▸ Provided text:
▼▼▼

1 Introduction

Cook County, Illinois includes almost 2 million parcels ranging from suburban mansions to thousand feet skyscrapers. The system is administered by a series of countywide agencies and it is responsible for fairly dividing property tax levies (the amounts that taxing bodies such as school districts levy against properties in their districts) among all these properties.

In the past, assessments in Cook County were highly regressive, where lower valued properties paid a significantly higher tax rate than higher valued properties. A study by the Center for Municipal Finance at the University of Chicago showed that from 2011 to 2015 that these regressive assessments lead to over $2 billion of property tax liability being paid by lower valued homes instead of higher valued ones.

This study, alongside a public reckoning, resulted in the election of a new assessor in 2018.

This analysis focuses on single family homes Additionally, using the cmfproperty package, the IAAO arm’s length standard was applied to the data. This will present a conservative picture of the housing market in Cook County. Note that homes in Cook County as supposed to be assessed at 10% of their fair market value. For clarity, assessed values here are converted to market values.

The sales ratio is a key unit for analyzing the accuracy of assessments. It is calculated by taking the ratio of a property’s sale price to its assessment at the time of sale. The sales ratios can be evaluated using metrics from the International Association of Assessing Officers.

iaao <- cmfproperty::iaao_graphs(stats=stats, ratios=ratios, min_reporting_yr = min_yr, max_reporting_yr = max_yr, jurisdiction_name = 'Cook County')

For 2023, the COD in Cook County was 18.94 which did not meet the IAAO standard for uniformity.

iaao[[2]]

In 2023, the PRD in Cook County, was 1.021 which meets the IAAO standard for vertical equity.

▲▲▲

▸ Dataset:
▼▼▼

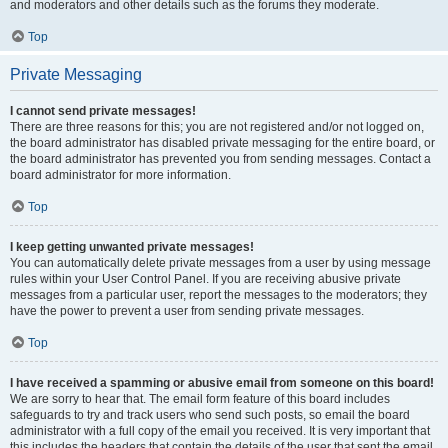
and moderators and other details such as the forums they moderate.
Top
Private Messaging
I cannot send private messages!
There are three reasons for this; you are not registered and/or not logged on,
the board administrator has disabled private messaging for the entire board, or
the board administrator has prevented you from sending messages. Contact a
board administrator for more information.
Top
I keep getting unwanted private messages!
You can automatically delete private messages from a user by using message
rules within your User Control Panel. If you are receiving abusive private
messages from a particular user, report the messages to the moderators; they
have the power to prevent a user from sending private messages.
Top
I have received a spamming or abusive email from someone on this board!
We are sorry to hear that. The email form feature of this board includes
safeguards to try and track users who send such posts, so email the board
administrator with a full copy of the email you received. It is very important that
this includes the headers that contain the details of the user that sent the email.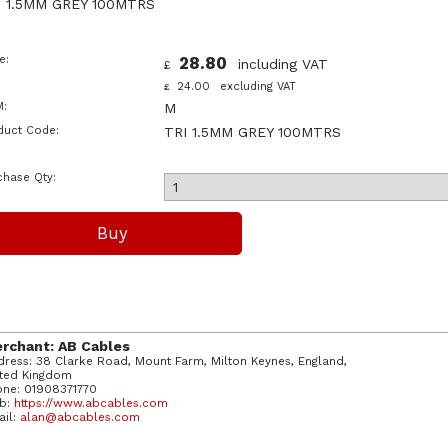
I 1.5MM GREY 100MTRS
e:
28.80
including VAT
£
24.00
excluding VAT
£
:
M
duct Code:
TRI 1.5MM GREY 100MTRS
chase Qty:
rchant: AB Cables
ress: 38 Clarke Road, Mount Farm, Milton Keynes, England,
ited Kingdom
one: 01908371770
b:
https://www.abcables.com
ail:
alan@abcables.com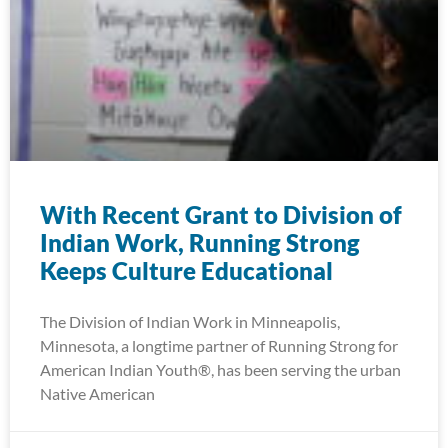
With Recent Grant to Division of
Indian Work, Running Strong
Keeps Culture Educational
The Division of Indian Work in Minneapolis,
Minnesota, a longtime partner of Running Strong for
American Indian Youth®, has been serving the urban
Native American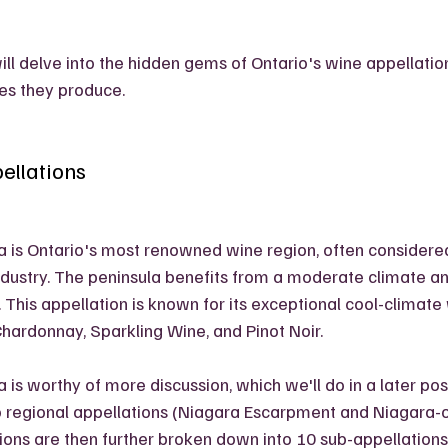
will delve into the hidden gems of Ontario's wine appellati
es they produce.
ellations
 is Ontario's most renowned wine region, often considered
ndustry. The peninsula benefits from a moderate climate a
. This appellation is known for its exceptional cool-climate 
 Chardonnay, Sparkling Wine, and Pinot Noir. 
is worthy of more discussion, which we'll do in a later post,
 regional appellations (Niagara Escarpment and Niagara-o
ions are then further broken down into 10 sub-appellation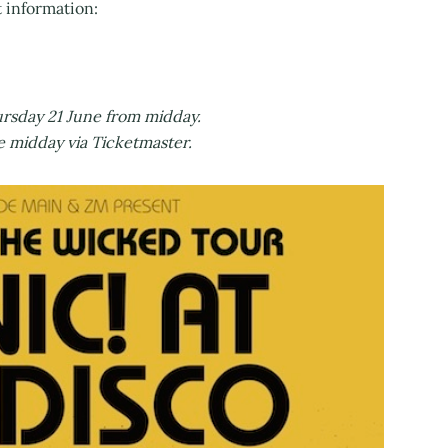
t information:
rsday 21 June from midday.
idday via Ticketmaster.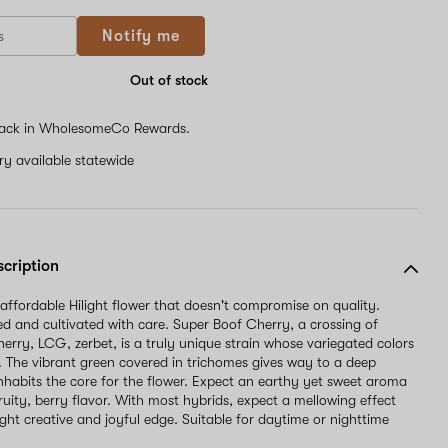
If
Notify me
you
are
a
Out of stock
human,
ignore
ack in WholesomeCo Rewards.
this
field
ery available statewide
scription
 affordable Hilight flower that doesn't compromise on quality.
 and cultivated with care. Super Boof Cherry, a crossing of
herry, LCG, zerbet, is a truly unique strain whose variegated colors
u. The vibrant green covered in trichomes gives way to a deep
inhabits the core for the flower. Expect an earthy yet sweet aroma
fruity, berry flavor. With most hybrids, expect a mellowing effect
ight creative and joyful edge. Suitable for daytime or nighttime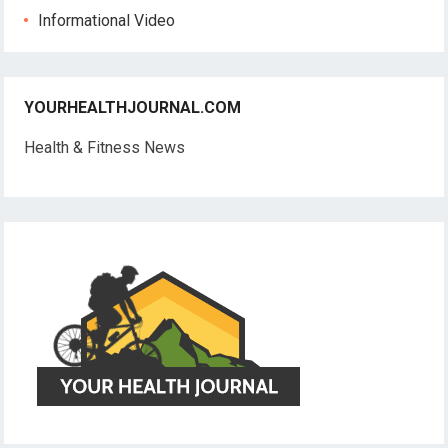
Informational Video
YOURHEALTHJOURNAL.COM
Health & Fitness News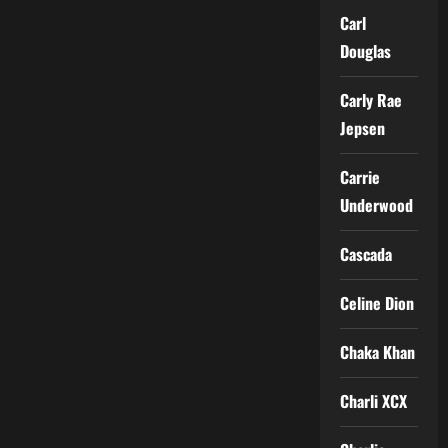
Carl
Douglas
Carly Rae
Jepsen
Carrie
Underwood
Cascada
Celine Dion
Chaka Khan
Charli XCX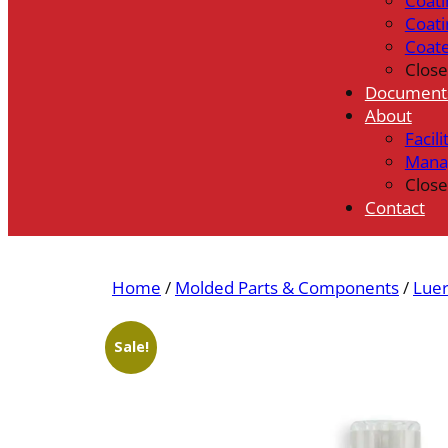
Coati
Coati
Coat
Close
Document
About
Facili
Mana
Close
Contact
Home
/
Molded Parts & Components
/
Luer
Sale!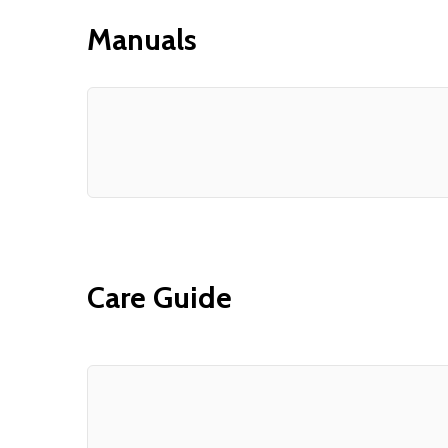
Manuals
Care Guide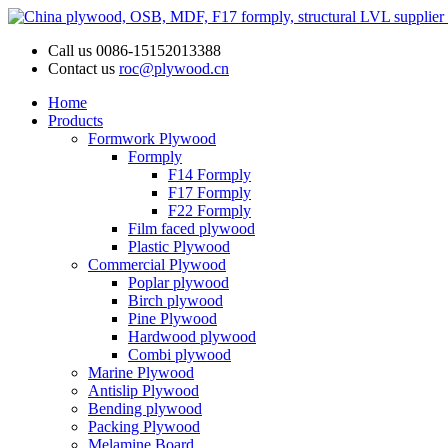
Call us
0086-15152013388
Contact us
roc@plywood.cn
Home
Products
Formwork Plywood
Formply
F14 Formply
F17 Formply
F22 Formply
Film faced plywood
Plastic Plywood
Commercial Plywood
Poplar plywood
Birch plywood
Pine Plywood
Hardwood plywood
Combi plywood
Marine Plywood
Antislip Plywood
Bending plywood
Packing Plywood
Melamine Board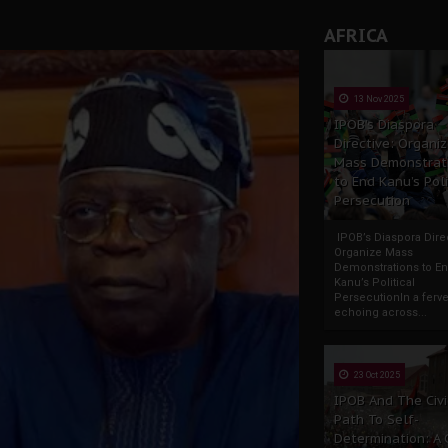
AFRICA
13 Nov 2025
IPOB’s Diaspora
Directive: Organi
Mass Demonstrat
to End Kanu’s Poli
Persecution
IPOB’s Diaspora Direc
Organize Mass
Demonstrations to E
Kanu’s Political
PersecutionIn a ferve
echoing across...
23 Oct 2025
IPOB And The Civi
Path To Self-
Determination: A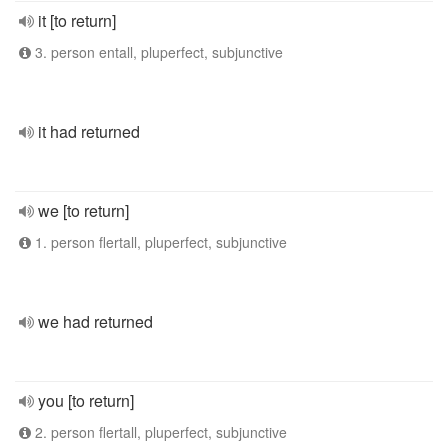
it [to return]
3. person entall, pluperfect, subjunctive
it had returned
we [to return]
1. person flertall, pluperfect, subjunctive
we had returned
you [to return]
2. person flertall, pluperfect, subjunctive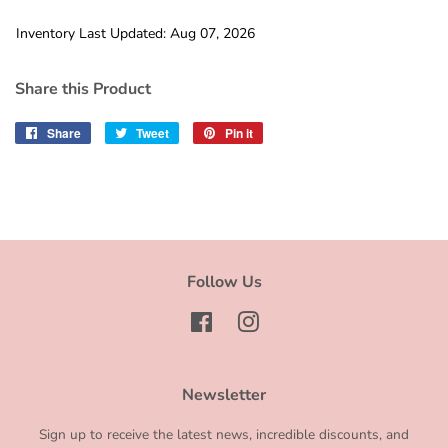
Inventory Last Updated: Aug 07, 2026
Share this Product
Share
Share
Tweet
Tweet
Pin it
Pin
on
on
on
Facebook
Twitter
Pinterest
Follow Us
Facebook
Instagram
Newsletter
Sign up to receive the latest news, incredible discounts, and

▲▲▲

▸ Exercise instructions:
#1 Using the Cook County assessment text, decide whether each statement agrees with it: (a) Cook County has almost 2 million parcels; (b) a new assessor was elected in 2016; (c) the 2023 PRD in Cook County failed the IAAO standard for vertical equity. Give yes or no for each, with the deciding words quoted from the text.
#2 Pick up the Cook County assessment text after its final sentence and continue it.

▸ Results in order:
#1
(a) Yes: "Cook County, Illinois includes almost 2 million parcels"
(b) No: "resulted in the election of a new assessor in 2018"
(c) No: "was 1.021 which meets the IAAO standard for vertical equity"

#2
iaao[[4]]

In 2023, the PRB in Cook County was 0.004 which indicates that sales ratios increase by 0.4% when home values double. This meets the IAAO standard.

iaao[[6]]

bs <- cmfproperty::binned_scatter(ratios = ratios, min_reporting_yr = min_yr, max_reporting_yr = max_yr, jurisdiction_name = 'Cook County')

In 2023, the most expensive homes (the top decile) were assessed at 77.1% of their value and the least expensive homes (the bottom decile) were assessed at 91.8%. In other words, the least expensive homes were assessed at 1.19 times the rate applied to the most expensive homes. Across our sample from 2021 to 2023, the most expensive homes were assessed at 77.2% of their value and the least expensive homes were assessed at 82.6%, which is 1.07 times the rate applied to the most expensive homes.

bs[[2]]

2 Modeling Market Values

We will now generate our own assessments for tax year 2023 for the City of Chicago. We have a base model from Part 3 which we will initially state and then expand upon.

Predictions will then be made for 2023 compared to the baseline of actual assessed values. Workflow is the same except that xgboost requires us to bake our data first.

Note that instead of joining assessments to sales we will join sales to assessments since we need to make a prediction for every property.

2.1 Feature Engineering

From part 3, we will use model 5 which is specified as follows:

sp_log ~ sale_date + char_yrblt + char_bldg_sf + \
         char_land_sf + township_name + mean_sale_sqft + \
         nearest_cta_stop
nbhd_avg_chars <- ratios %>% select(pin, nbhd_code, SALE_PRICE) %>% 
  left_join(characteristics %>% 
              select(pin, char_yrblt, char_bldg_sf, char_land_sf) %>% 
              distinct(pin, .keep_all=TRUE), 
            join_by('pin')) %>%
  filter(char_bldg_sf > 0, !is.na(char_bldg_sf)) %>%
  group_by(nbhd_code) %>%
  summarize(
    mean_sale_sqft = mean(SALE_PRICE / char_bldg_sf, na.rm=T),
    median_sale_sqft = median(SALE_PRICE / char_bldg_sf, na.rm=T))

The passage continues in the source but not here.